▶ [Task to carry out]
Retype each entry. Leave every word as it is.

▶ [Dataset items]
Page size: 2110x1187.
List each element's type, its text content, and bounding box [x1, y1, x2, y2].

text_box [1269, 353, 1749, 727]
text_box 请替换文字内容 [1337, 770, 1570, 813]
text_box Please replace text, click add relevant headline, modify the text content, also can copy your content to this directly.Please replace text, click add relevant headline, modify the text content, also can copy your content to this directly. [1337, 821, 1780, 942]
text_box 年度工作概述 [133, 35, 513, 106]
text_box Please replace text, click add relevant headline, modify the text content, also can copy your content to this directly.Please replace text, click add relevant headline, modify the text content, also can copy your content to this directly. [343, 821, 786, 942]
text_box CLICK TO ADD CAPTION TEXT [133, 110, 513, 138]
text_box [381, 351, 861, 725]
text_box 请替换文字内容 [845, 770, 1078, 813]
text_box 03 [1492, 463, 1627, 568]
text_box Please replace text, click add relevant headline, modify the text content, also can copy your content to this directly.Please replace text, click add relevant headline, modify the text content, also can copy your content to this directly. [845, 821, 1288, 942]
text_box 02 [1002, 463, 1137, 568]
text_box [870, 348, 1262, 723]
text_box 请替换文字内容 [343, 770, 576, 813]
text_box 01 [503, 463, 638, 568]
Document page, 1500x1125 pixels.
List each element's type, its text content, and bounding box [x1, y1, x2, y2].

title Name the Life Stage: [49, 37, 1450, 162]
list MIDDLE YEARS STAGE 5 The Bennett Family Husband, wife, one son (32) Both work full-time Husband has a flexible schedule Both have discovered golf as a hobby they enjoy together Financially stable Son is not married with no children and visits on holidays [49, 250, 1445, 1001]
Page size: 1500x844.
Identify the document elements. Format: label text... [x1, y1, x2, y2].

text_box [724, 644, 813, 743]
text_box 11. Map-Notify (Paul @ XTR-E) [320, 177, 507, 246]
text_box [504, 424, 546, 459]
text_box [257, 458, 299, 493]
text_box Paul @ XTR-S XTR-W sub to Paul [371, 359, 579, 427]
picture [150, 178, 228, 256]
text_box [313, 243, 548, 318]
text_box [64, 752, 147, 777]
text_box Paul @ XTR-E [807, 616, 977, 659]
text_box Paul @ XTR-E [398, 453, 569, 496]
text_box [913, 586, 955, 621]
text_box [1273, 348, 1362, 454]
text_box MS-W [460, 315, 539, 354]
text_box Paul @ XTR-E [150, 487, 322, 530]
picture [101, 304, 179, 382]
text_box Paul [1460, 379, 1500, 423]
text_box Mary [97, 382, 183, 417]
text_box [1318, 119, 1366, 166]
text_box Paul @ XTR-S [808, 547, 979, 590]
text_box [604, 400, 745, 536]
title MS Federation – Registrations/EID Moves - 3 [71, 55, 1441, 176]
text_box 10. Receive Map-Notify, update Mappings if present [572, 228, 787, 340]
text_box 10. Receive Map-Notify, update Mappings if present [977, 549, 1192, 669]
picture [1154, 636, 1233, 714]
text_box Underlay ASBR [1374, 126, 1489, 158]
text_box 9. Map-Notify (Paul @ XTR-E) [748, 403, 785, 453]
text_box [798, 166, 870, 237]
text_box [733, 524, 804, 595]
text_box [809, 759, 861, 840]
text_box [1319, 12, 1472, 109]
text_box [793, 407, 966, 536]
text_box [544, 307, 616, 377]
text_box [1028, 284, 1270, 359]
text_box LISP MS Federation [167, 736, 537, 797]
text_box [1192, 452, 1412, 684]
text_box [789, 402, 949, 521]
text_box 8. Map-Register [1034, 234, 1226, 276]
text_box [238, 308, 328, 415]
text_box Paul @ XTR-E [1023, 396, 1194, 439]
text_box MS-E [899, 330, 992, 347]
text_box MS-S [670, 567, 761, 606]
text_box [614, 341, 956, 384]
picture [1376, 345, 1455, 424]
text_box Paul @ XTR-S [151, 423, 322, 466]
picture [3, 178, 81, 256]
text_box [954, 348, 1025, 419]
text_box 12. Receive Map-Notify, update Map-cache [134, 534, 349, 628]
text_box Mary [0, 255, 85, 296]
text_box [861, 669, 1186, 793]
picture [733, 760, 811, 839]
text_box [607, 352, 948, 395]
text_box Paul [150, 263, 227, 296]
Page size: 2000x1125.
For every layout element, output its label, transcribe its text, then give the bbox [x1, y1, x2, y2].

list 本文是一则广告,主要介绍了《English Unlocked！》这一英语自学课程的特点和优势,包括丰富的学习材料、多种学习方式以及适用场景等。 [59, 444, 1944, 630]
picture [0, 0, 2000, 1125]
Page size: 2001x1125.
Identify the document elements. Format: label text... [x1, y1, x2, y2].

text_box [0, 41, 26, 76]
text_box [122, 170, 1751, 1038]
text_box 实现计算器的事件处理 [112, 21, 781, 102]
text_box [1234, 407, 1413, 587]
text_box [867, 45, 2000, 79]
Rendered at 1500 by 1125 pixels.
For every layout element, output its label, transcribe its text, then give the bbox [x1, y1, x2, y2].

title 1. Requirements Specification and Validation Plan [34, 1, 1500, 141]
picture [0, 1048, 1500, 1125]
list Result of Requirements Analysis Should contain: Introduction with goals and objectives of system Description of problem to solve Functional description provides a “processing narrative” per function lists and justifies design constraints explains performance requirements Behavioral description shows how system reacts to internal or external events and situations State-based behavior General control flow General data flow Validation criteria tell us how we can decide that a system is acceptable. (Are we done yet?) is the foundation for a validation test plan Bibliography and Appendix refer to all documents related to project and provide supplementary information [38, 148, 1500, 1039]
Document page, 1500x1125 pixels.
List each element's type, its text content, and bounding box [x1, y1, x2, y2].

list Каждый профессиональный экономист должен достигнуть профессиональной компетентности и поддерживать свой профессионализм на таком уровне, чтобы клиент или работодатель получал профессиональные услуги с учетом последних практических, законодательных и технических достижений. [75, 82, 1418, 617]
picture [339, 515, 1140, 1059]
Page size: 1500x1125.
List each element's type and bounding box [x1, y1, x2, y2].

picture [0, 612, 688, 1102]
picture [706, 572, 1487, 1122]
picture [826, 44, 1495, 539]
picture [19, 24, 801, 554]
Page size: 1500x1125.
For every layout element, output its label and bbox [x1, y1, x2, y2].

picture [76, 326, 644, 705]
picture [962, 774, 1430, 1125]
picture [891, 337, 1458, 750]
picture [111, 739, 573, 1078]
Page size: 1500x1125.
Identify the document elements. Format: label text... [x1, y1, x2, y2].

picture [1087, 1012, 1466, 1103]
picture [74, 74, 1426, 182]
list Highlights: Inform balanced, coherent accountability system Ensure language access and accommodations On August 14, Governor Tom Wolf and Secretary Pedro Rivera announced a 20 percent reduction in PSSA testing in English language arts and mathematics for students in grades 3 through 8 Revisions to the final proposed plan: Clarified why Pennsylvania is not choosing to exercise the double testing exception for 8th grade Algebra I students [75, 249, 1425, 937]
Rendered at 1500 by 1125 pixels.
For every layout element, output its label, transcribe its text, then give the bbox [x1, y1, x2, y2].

▶ [Response box]
Page size: 2110x1187.
List each element's type, its text content, and bounding box [x1, y1, x2, y2].

text_box [1269, 353, 1749, 727]
text_box 请替换文字内容 [1337, 770, 1570, 813]
text_box Please replace text, click add relevant headline, modify the text content, also can copy your content to this directly.Please replace text, click add relevant headline, modify the text content, also can copy your content to this directly. [1337, 821, 1780, 942]
text_box 年度工作概述 [133, 35, 513, 106]
text_box Please replace text, click add relevant headline, modify the text content, also can copy your content to this directly.Please replace text, click add relevant headline, modify the text content, also can copy your content to this directly. [343, 821, 786, 942]
text_box CLICK TO ADD CAPTION TEXT [133, 110, 513, 138]
text_box [381, 351, 861, 725]
text_box 请替换文字内容 [845, 770, 1078, 813]
text_box 03 [1492, 463, 1627, 568]
text_box Please replace text, click add relevant headline, modify the text content, also can copy your content to this directly.Please replace text, click add relevant headline, modify the text content, also can copy your content to this directly. [845, 821, 1288, 942]
text_box 02 [1002, 463, 1137, 568]
text_box [870, 348, 1262, 723]
text_box 请替换文字内容 [343, 770, 576, 813]
text_box 01 [503, 463, 638, 568]
Document page, 1500x1125 pixels.
List each element's type, its text content, and bounding box [x1, y1, x2, y2].

title Name the Life Stage: [49, 37, 1450, 162]
list MIDDLE YEARS STAGE 5 The Bennett Family Husband, wife, one son (32) Both work full-time Husband has a flexible schedule Both have discovered golf as a hobby they enjoy together Financially stable Son is not married with no children and visits on holidays [49, 250, 1445, 1001]
Page size: 1500x844.
Identify the document elements. Format: label text... [x1, y1, x2, y2].

text_box [724, 644, 813, 743]
text_box 11. Map-Notify (Paul @ XTR-E) [320, 177, 507, 246]
text_box [504, 424, 546, 459]
text_box [257, 458, 299, 493]
text_box Paul @ XTR-S XTR-W sub to Paul [371, 359, 579, 427]
picture [150, 178, 228, 256]
text_box [313, 243, 548, 318]
text_box [64, 752, 147, 777]
text_box Paul @ XTR-E [807, 616, 977, 659]
text_box Paul @ XTR-E [398, 453, 569, 496]
text_box [913, 586, 955, 621]
text_box [1273, 348, 1362, 454]
text_box MS-W [460, 315, 539, 354]
text_box Paul @ XTR-E [150, 487, 322, 530]
picture [101, 304, 179, 382]
text_box Paul [1460, 379, 1500, 423]
text_box Mary [97, 382, 183, 417]
text_box [1318, 119, 1366, 166]
text_box Paul @ XTR-S [808, 547, 979, 590]
text_box [604, 400, 745, 536]
title MS Federation – Registrations/EID Moves - 3 [71, 55, 1441, 176]
text_box 10. Receive Map-Notify, update Mappings if present [572, 228, 787, 340]
text_box 10. Receive Map-Notify, update Mappings if present [977, 549, 1192, 669]
picture [1154, 636, 1233, 714]
text_box Underlay ASBR [1374, 126, 1489, 158]
text_box 9. Map-Notify (Paul @ XTR-E) [748, 403, 785, 453]
text_box [798, 166, 870, 237]
text_box [733, 524, 804, 595]
text_box [809, 759, 861, 840]
text_box [1319, 12, 1472, 109]
text_box [793, 407, 966, 536]
text_box [544, 307, 616, 377]
text_box [1028, 284, 1270, 359]
text_box LISP MS Federation [167, 736, 537, 797]
text_box [1192, 452, 1412, 684]
text_box [789, 402, 949, 521]
text_box 8. Map-Register [1034, 234, 1226, 276]
text_box [238, 308, 328, 415]
text_box Paul @ XTR-E [1023, 396, 1194, 439]
text_box MS-E [899, 330, 992, 347]
text_box MS-S [670, 567, 761, 606]
text_box [614, 341, 956, 384]
picture [1376, 345, 1455, 424]
text_box Paul @ XTR-S [151, 423, 322, 466]
picture [3, 178, 81, 256]
text_box [954, 348, 1025, 419]
text_box 12. Receive Map-Notify, update Map-cache [134, 534, 349, 628]
text_box Mary [0, 255, 85, 296]
text_box [861, 669, 1186, 793]
picture [733, 760, 811, 839]
text_box [607, 352, 948, 395]
text_box Paul [150, 263, 227, 296]
Page size: 2000x1125.
For every layout element, output its label, transcribe its text, then give the bbox [x1, y1, x2, y2].

list 本文是一则广告,主要介绍了《English Unlocked！》这一英语自学课程的特点和优势,包括丰富的学习材料、多种学习方式以及适用场景等。 [59, 444, 1944, 630]
picture [0, 0, 2000, 1125]
Page size: 2001x1125.
Identify the document elements. Format: label text... [x1, y1, x2, y2].

text_box [0, 41, 26, 76]
text_box [122, 170, 1751, 1038]
text_box 实现计算器的事件处理 [112, 21, 781, 102]
text_box [1234, 407, 1413, 587]
text_box [867, 45, 2000, 79]
Rendered at 1500 by 1125 pixels.
For every layout element, output its label, transcribe its text, then give the bbox [x1, y1, x2, y2].

title 1. Requirements Specification and Validation Plan [34, 1, 1500, 141]
picture [0, 1048, 1500, 1125]
list Result of Requirements Analysis Should contain: Introduction with goals and objectives of system Description of problem to solve Functional description provides a “processing narrative” per function lists and justifies design constraints explains performance requirements Behavioral description shows how system reacts to internal or external events and situations State-based behavior General control flow General data flow Validation criteria tell us how we can decide that a system is acceptable. (Are we done yet?) is the foundation for a validation test plan Bibliography and Appendix refer to all documents related to project and provide supplementary information [38, 148, 1500, 1039]
Document page, 1500x1125 pixels.
List each element's type, its text content, and bounding box [x1, y1, x2, y2].

list Каждый профессиональный экономист должен достигнуть профессиональной компетентности и поддерживать свой профессионализм на таком уровне, чтобы клиент или работодатель получал профессиональные услуги с учетом последних практических, законодательных и технических достижений. [75, 82, 1418, 617]
picture [339, 515, 1140, 1059]
Page size: 1500x1125.
List each element's type and bounding box [x1, y1, x2, y2].

picture [0, 612, 688, 1102]
picture [706, 572, 1487, 1122]
picture [826, 44, 1495, 539]
picture [19, 24, 801, 554]
Page size: 1500x1125.
For every layout element, output its label and bbox [x1, y1, x2, y2].

picture [76, 326, 644, 705]
picture [962, 774, 1430, 1125]
picture [891, 337, 1458, 750]
picture [111, 739, 573, 1078]
Page size: 1500x1125.
Identify the document elements. Format: label text... [x1, y1, x2, y2].

picture [1087, 1012, 1466, 1103]
picture [74, 74, 1426, 182]
list Highlights: Inform balanced, coherent accountability system Ensure language access and accommodations On August 14, Governor Tom Wolf and Secretary Pedro Rivera announced a 20 percent reduction in PSSA testing in English language arts and mathematics for students in grades 3 through 8 Revisions to the final proposed plan: Clarified why Pennsylvania is not choosing to exercise the double testing exception for 8th grade Algebra I students [75, 249, 1425, 937]
Rendered at 1500 by 1125 pixels.
For every layout element, output its label, transcribe its text, then give the bbox [x1, y1, x2, y2].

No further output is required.